Digital-to-Analogue converter – Also referred to as DA, this particular type of audio enhancement hardware changes the digital signals to analog signals by using higher bit rate to improve the quality of sound.

Direct Access Storage Device – It is also referred to as DASD. Related to a mainframe terminology, this secondary storage was introduced by IBM. This is typically an arrangement of hard disk drives that offers random access.

Direct Mapped Cache – This simple cache allows mapping every physical address to a single cache line indexed by means of the low bits of the address.

Direct Memory Access – Often called the DMA, this refers to the network interface controller or the disk drive that can access the main memory with no intervention from the Central Processing Unit. It may be provided with one or more such channels in the system.

DisplayPort – This refers to a digital display interface. This is developed by VESA or the Video Electronics Standards Association.

This port is typically used to attach a video source to the display device. However, this interface also allows using it for transmitting audio signals and other forms of data and connecting a USB.

Drive Bay – This is the region inside the computer case where you can add hardware devices such as CD drives, hard drives and more to the computer.

Drivers – These refer to the components within the headphones. These hardware components change the electrical signals into sound.

* **Source material**
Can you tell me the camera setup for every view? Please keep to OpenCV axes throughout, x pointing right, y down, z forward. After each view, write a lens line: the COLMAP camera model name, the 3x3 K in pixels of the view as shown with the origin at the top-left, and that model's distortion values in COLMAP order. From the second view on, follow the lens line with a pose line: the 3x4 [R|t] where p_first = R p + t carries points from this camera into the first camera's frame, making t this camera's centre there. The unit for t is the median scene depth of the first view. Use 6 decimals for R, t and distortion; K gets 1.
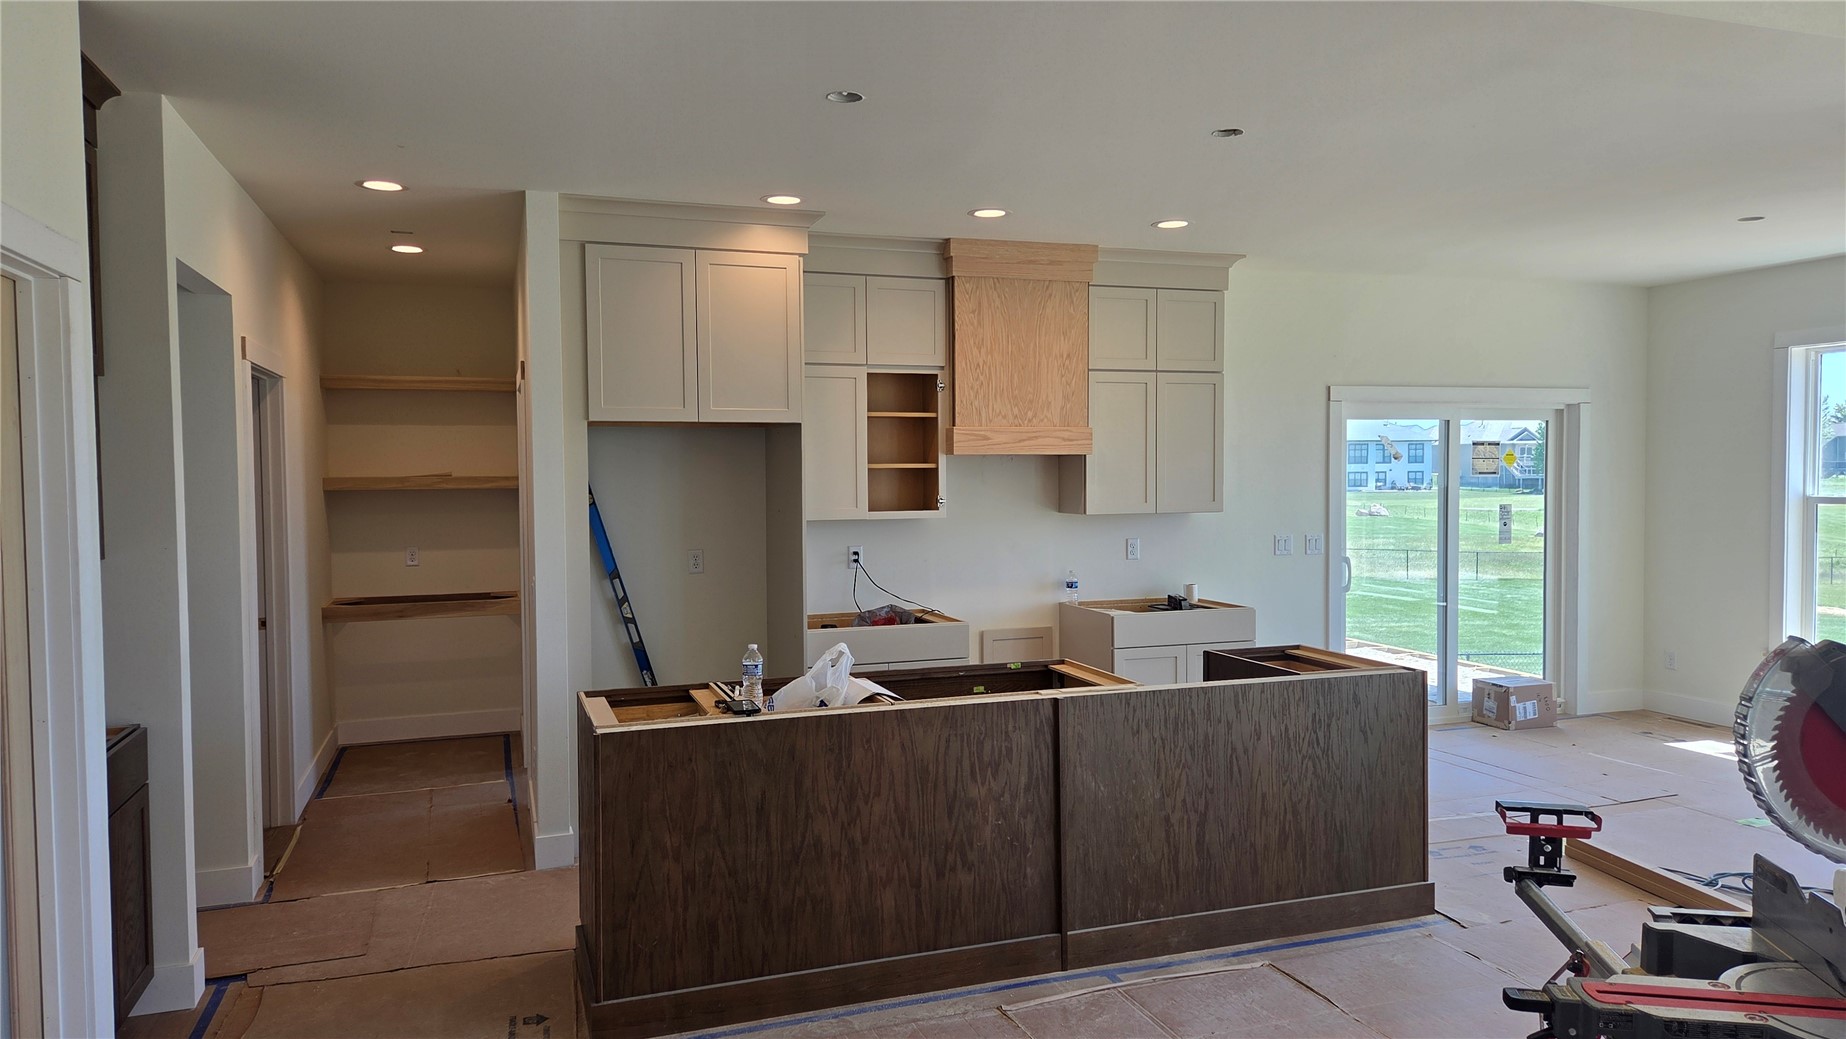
lens RADIAL K [[1237.7, 0, 925.1], [0, 1237.7, 467.7], [0, 0, 1]] dist [0.088852, 0.000079]
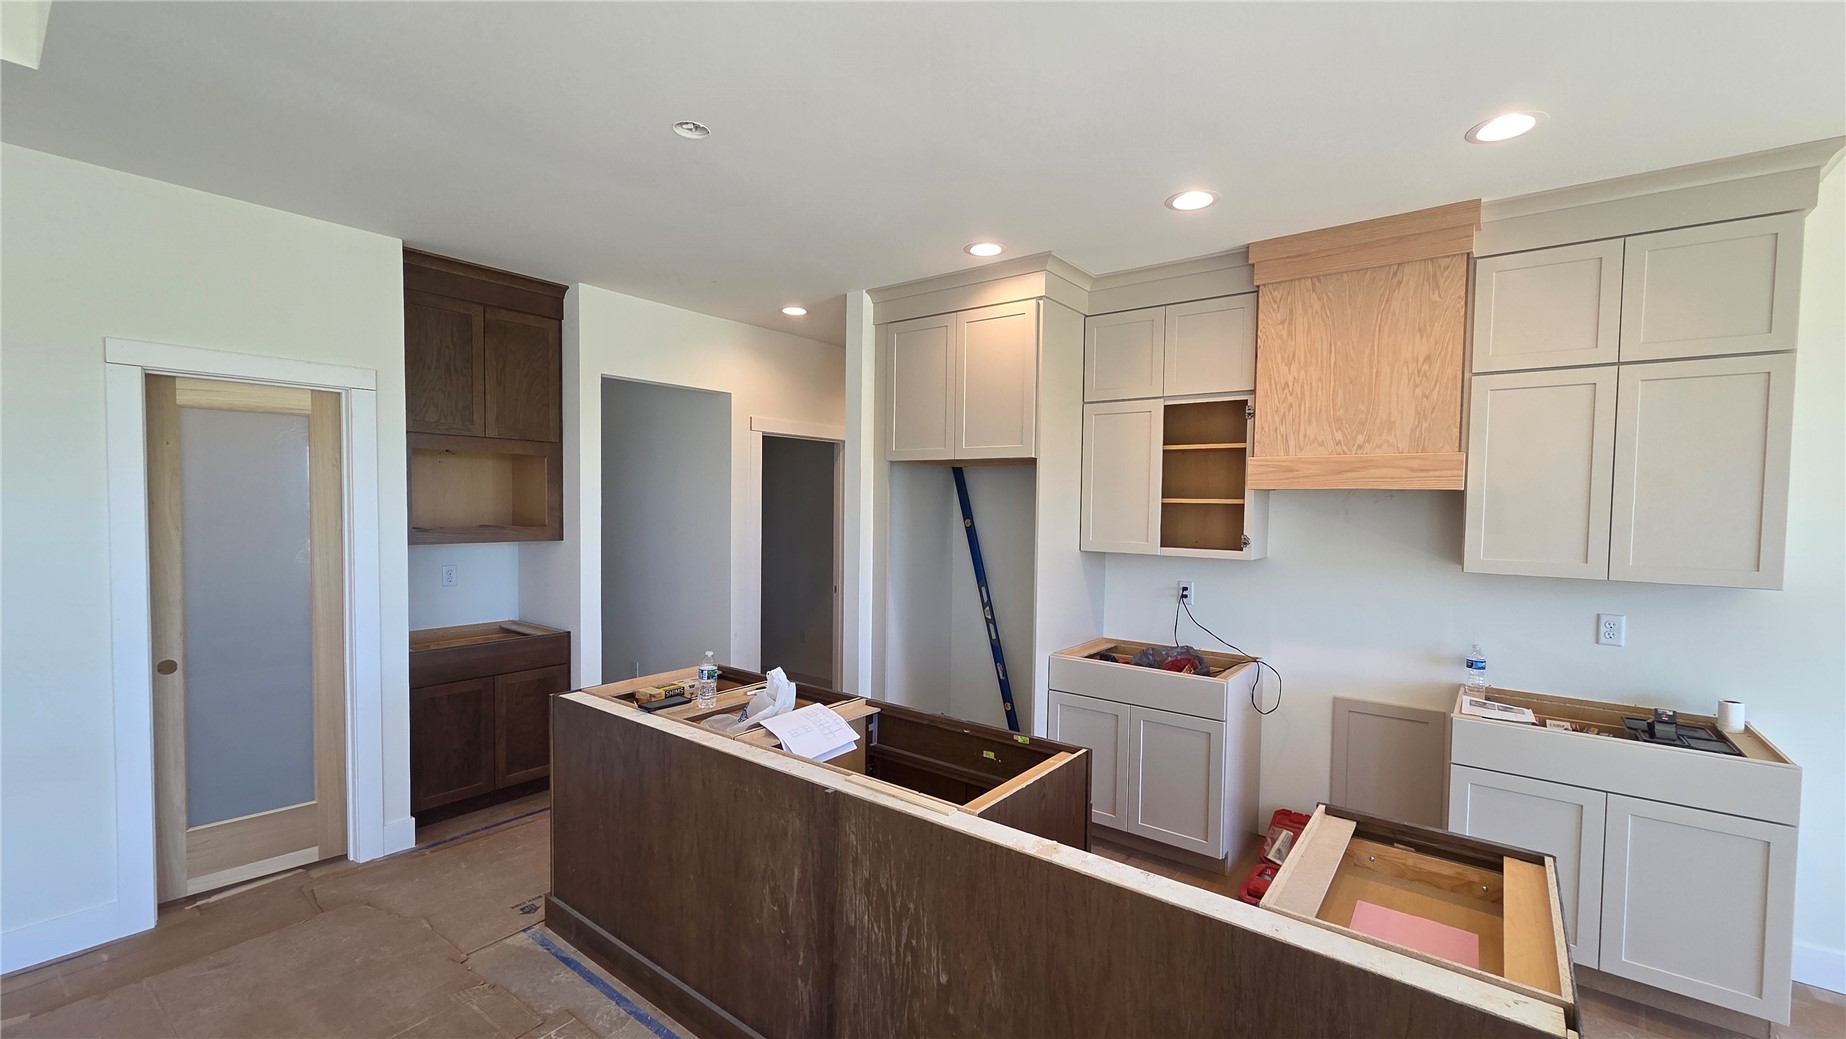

* **What is needed**
Translate this sentence from the hardware glossary into Spanish: "This port is typically used to attach a video source to the display device."

* **The answer**
Este puerto se utiliza normalmente para conectar una fuente de video al dispositivo de visualización.